[DOCUMENT SECTION]:
So what is it like in Shetland?
When we landed in Lerwick, the capital of Shetland, it felt like a small Scottish town with all the usual amenities would would expect to find there: banks, shops, restaurants etc. But there are not many of them. There is one supermarket serving the community and although it was reasonably well-stocked when we visited, our friend told us that fresh products could easily sell out by the end of the day.
Out and about
Beyond Lerwick, we drove through lots of small hamlets, but there were also huge expanses of nothing, just featureless moorland. Trees? None! That is perhaps a bit of an exaggeration, but not much. Exploring Shetland means being largely self-sufficient and planning ahead. Fuel stops were few and far between. Cafes, restaurants and toilets are difficult to find outside of Lerwick. There is a cafe at Sumburgh Lighthouse and there was one at Scalloway – but it was closed when we visited. If you fancy an ice cream or a coffee whilst out and about, hard luck. A few enterprising homeowners had set up “Cake Fridges” here and there, but basically, it is best to take everything with you for the day.

[YOUR GOAL]:
Please repeat, word for word, the part of the Shetland passage that opens with the words containing "So what is it" and closes with "of the day.". Use only the Shetland passage above as your source.

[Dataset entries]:
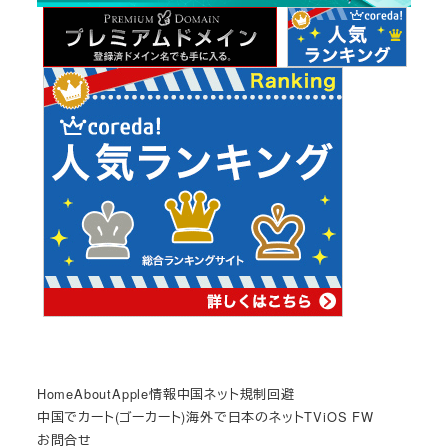
ブ
Home
About
Apple情報
中国ネット規制回避
中国でカート(ゴーカート)
海外で日本のネットTV
iOS FW
お問合せ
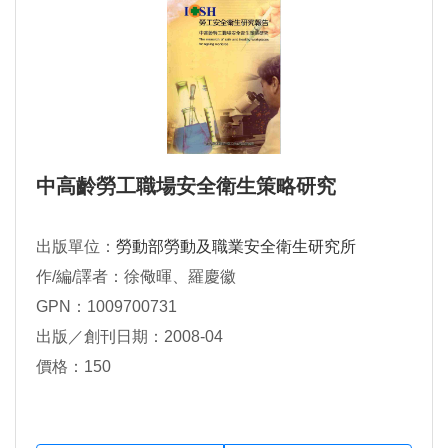
中高齡勞工職場安全衛生策略研究
出版單位：
勞動部勞動及職業安全衛生研究所
作/編/譯者：徐儆暉、羅慶徽
GPN：1009700731
出版／創刊日期：2008-04
價格：150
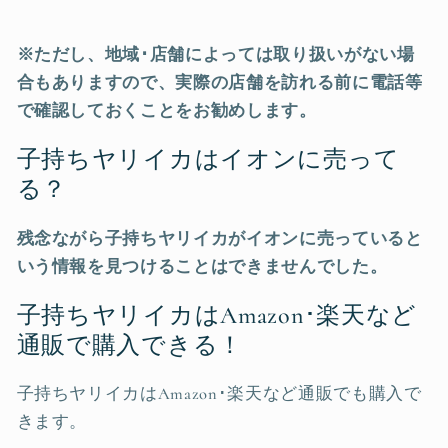
※ただし、地域･店舗によっては取り扱いがない場
合もありますので、実際の店舗を訪れる前に電話等
で確認しておくことをお勧めします。
子持ちヤリイカはイオンに売って
る？
残念ながら子持ちヤリイカ
がイオンに売っていると
いう情報を見つけることはできませんでした。
子持ちヤリイカはAmazon･楽天など
通販で購入できる！
子持ちヤリイカはAmazon･楽天など通販でも購入で
きます。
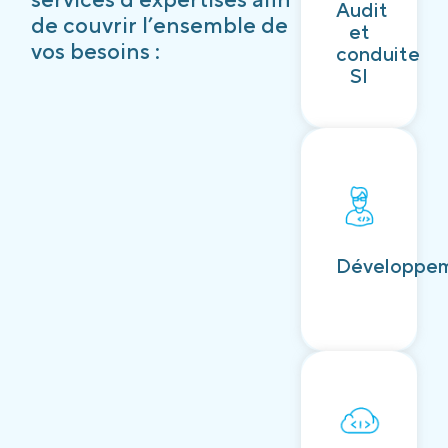
Audit
Découvrir
de couvrir l’ensemble de
et
vos besoins :
conduite
SI
Découvrir
Développe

[RESPONSE TO THIS TASK]:
So what is it like in Shetland?
When we landed in Lerwick, the capital of Shetland, it felt like a small Scottish town with all the usual amenities would would expect to find there: banks, shops, restaurants etc. But there are not many of them. There is one supermarket serving the community and although it was reasonably well-stocked when we visited, our friend told us that fresh products could easily sell out by the end of the day.